WHAT TO DO
Word for word, copy the line containing "right eye: (801, 820)" and each line after it in the records below, ending with the last line.

DATA RECORDS
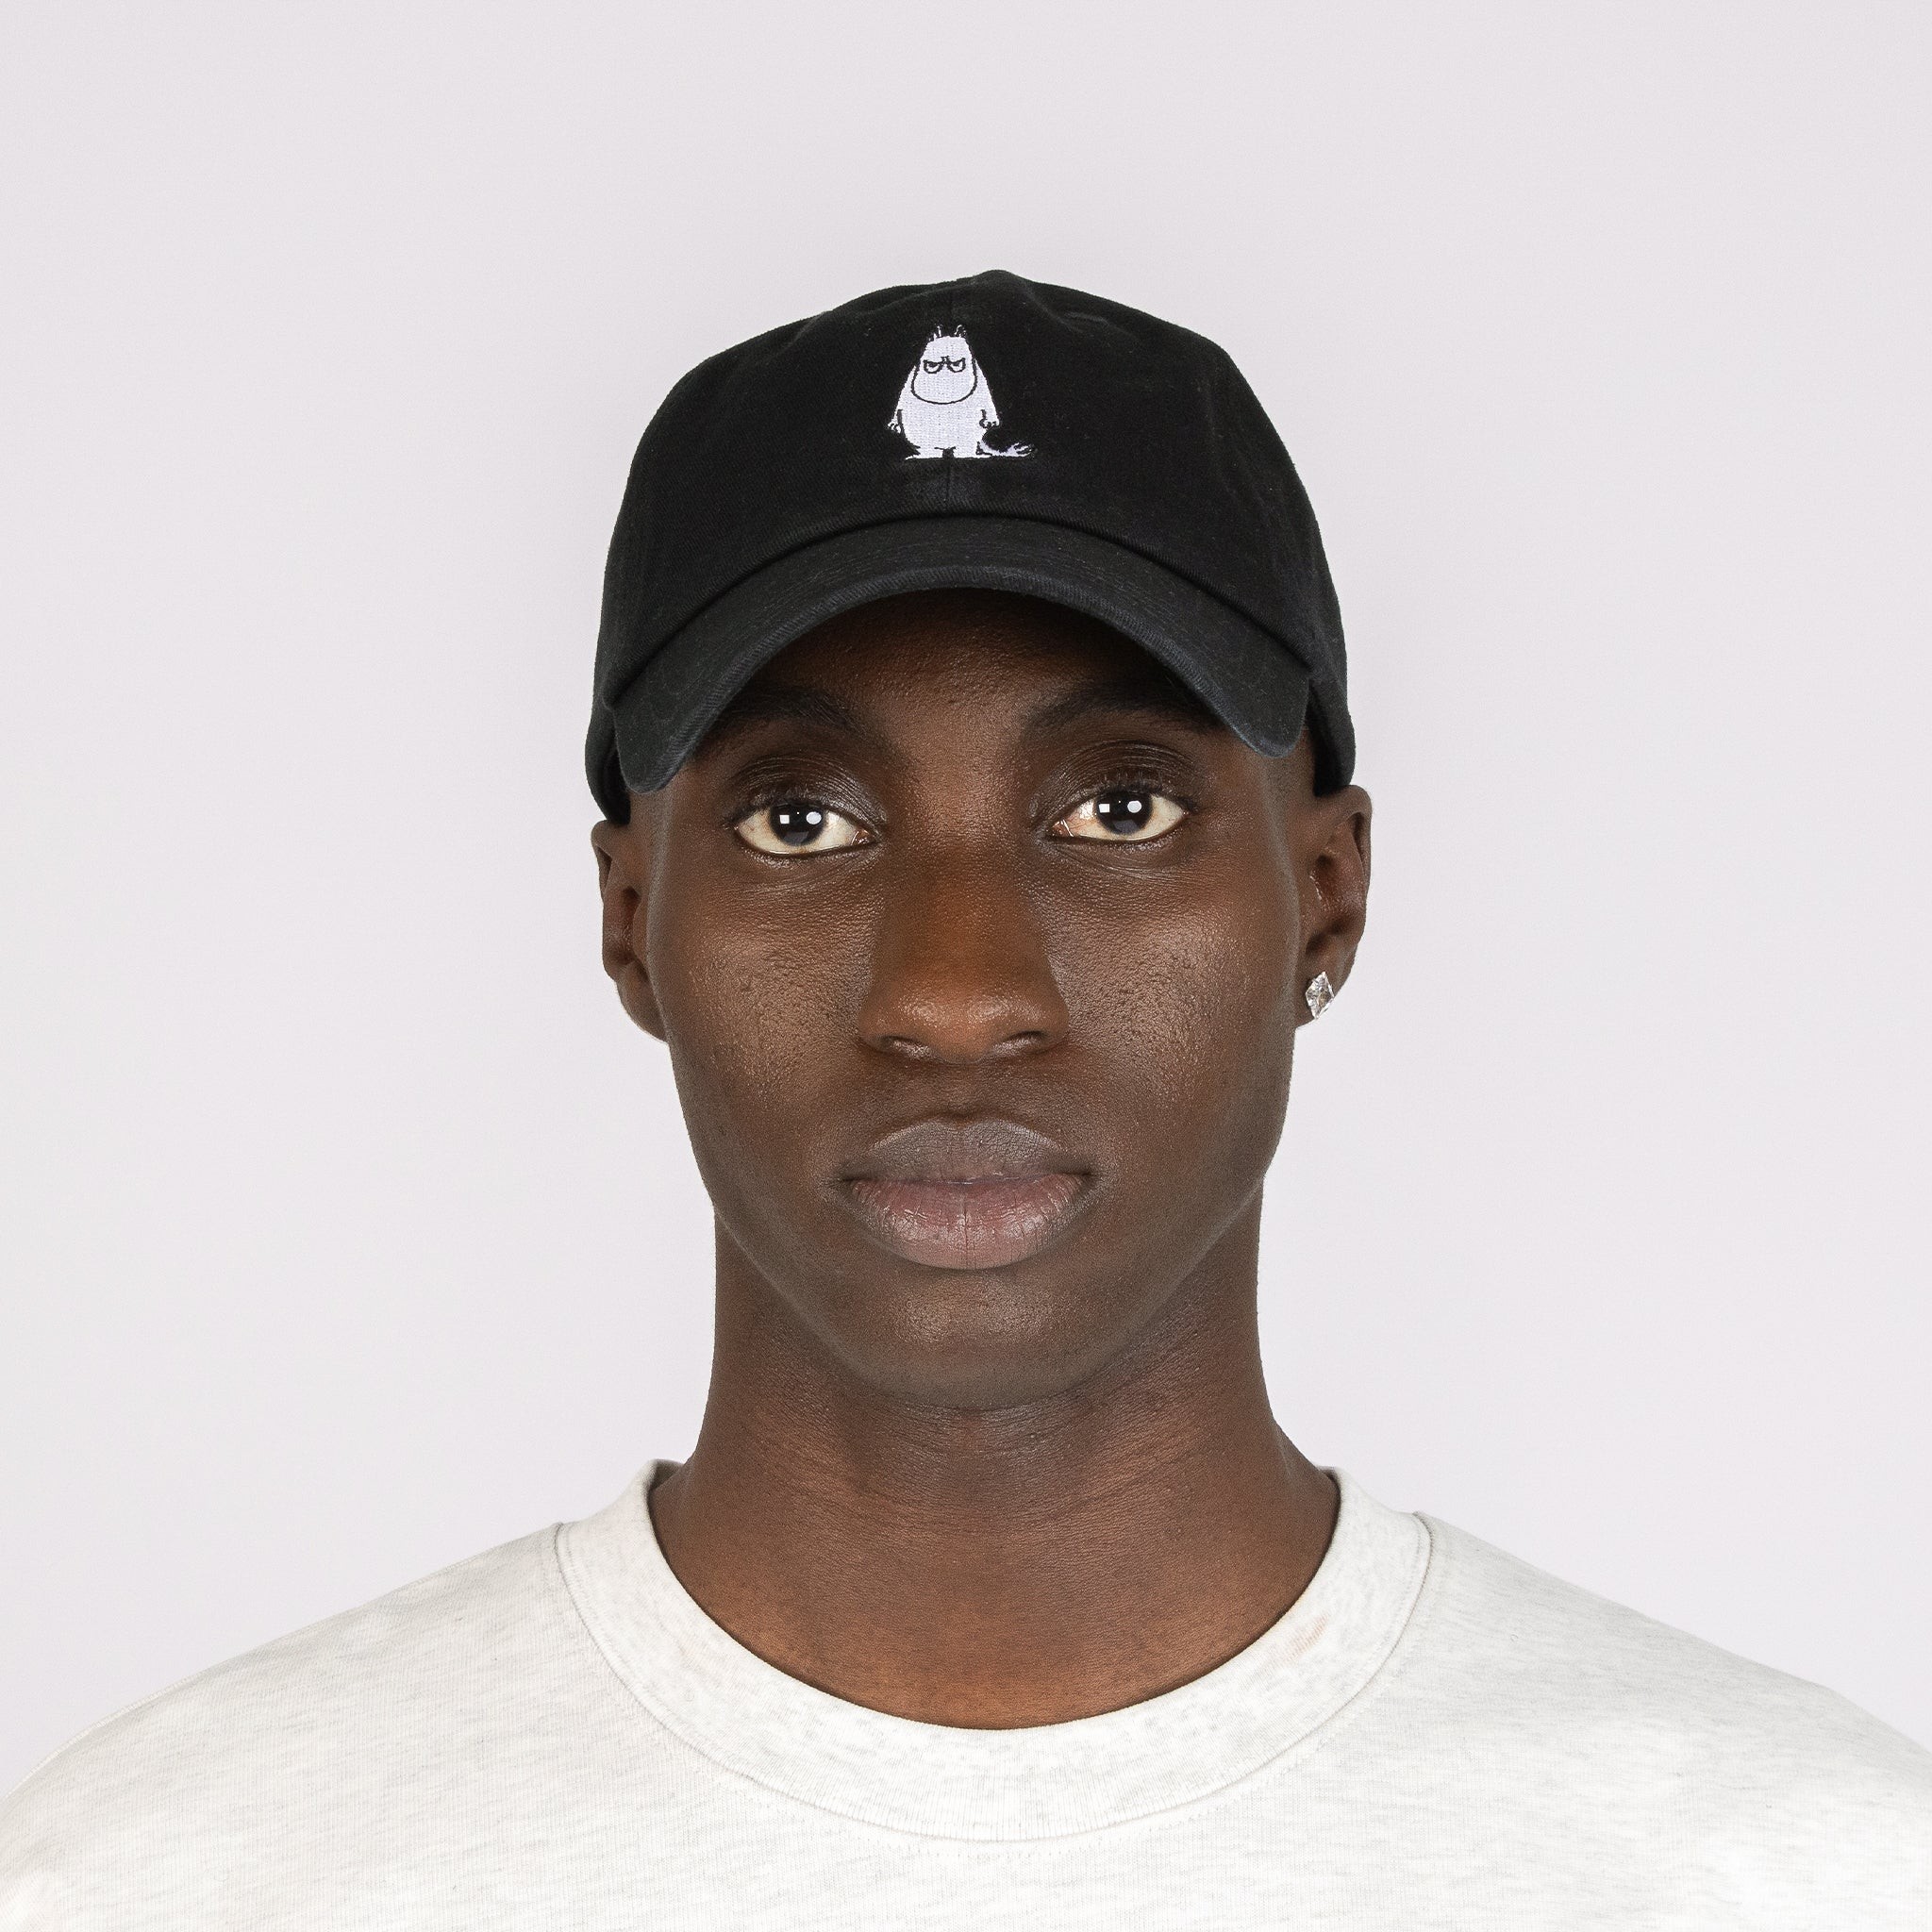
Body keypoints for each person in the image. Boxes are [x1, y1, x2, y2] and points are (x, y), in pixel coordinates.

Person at [3, 270, 1926, 1927]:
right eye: (801, 820)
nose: (954, 995)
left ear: (1324, 896)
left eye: (1120, 808)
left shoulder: (1801, 1873)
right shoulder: (173, 1876)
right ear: (632, 921)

ANSWER AREA
right eye: (801, 820)
nose: (954, 995)
left ear: (1324, 896)
left eye: (1120, 808)
left shoulder: (1801, 1873)
right shoulder: (173, 1876)
right ear: (632, 921)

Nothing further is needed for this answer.